Şimdi bize en az Seyit Onbaşı sıkletinde bir kahraman lazım. Kurtuluş Savaşında Haymana’da savaşmış ve hem kahramanlığı, hem de dramatik hikayesi ile bizim sahip çıkacağımız ve Haymana’yı tarih sahnesinde daha da ilgi çekecek bir zat.

Övünmek gibi olmasın ama bu kahramanı ben 2016 yılında ortaya çıkarmıştım. İsmi Hüseyin Avni Alpaslan. Giresun Tirebolu’dan gönüllü olarak savaşa katılan 42. Alaydan olan Binbaşı Hüseyin Avni Alpaslan bizim Son Kale’mizin hikayesine cuk oturan bir figür.

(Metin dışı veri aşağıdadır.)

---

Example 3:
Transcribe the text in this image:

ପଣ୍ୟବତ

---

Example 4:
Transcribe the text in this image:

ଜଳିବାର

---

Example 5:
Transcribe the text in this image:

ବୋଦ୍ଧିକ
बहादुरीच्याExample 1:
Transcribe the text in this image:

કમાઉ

Mangaldağında savaşan Alpaslan orada koluna çarpan bir şarapnel parçası ile yaralanır. Kolu nerdeyse kopacak haldedir. Bir müddet bu şekilde ve neredeyse kolsuz savaşmaya devam eder, ancak aşırı kan kaybı ve acıdan bir müddet sonra kendinden geçer ve atının üstünde yarı baygın Katrancı köyü civarına gelir. Orada köyün kadınları binbaşıyı çalıların dibinde saklamaya çalışırlar ve üzerini bir bezle örterler. Ancak kadınlar ne kadar kahramanlık yaparlarsa, orada bulunan bazı hainlerde belki birkaç kuruş için, belkide kendi canlarını kurtarmak için Yunan askerlerine Binbaşı Alpaslan’ın yerini gösterirler ve askerler Alpaslan’ı alıp giderler.

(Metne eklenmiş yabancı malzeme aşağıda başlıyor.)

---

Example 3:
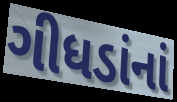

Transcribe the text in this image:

ગીધડાંનાં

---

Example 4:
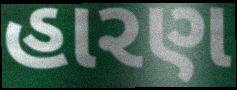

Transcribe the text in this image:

હારણ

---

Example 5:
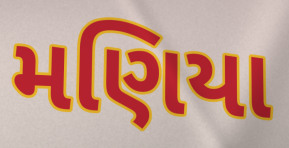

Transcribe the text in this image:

મણિયા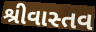
શ્રીવાસ્તવ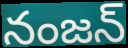
నంజన్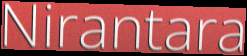
Nirantara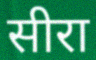
सीरा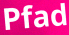
PfadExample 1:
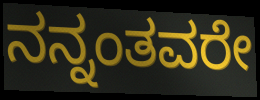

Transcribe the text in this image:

ನನ್ನಂತವರೇ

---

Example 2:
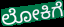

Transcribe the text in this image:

ಲೋಕಿಗೆ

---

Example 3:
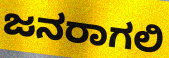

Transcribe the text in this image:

ಜನರಾಗಲಿ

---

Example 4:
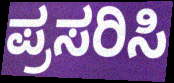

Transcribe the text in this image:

ಪ್ರಸರಿಸಿ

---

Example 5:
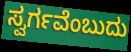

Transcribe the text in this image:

ಸ್ವರ್ಗವೆಂಬುದು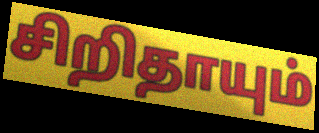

Kahramanımızın bundan sonraki hikayesi tam olarak bilinmiyor. Kimine göre orada Yunanlılar tarafından şehit edildi. Kimine göre kurtuldu ve sahra hastanesinde şehit oldu ve Haymana’da bir şehit mezarına gömüldü. İşte muamma burada. Milli Parklar’dan Dr. Selim Erdoğan ile Katrancı’da bulunan ve Alpaslan’ın olduğu söylenen mezara gittik, hatta gazetemizde, ulusal medyada haberleştirdik. Ancak bir yerden sonra izini ve akıbetini kaybettik.

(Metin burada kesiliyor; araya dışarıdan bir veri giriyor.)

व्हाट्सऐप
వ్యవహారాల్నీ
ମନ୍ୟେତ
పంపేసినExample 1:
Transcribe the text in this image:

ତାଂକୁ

Bu haberden sonra Giresun Tirebolu’dan hemşerileri aradı ve gerekirse Haymana’ya geleceklerini, burada mezarına bir anıt bile yapabileceklerini, dostluk köprüsü oluşturmak istediklerini söylediler.

İşte size kahraman, işte hikayesi. Bu konu üzerine belediyemiz, kaymakamlığımız, milli parklar ve artık yetkili, sorumlu kim varsa üzerine düşeni yapmalıdır. Milleti ve vatanı için kolunu feda ederek savaşan gönüllü bir kahraman. Onbaşı da değil bizzat binbaşı. Hikayeyi daha bir ete kemiğe büründürerek, aynı Seyit Onbaşı gibi bir Haymana “Son Kale” kahramanı ve akabinde buraya gelen ziyaretçilerle birlikte hem maddi kazanç, hem de manevi ruhu pekiştirecek bir destansı malzeme.

Biz Haymana Gazetesi olarak elimizden geleni ve ben şahsım olarak gerekeni yapmaya hazırım. Bakalım kimler taşın altına elini sokacak, göreceğiz. Ya da “nenem pekmez kaynatır, dedem baston oynatır” misali sallayacak mıyız, bunu da göreceğiz..

HAFTANIN SÖZÜ: Kölelerin özgür olmak gibi beklentileri yoktur. Onların en büyük hedefi birgün efendilerinin yerine geçmektir.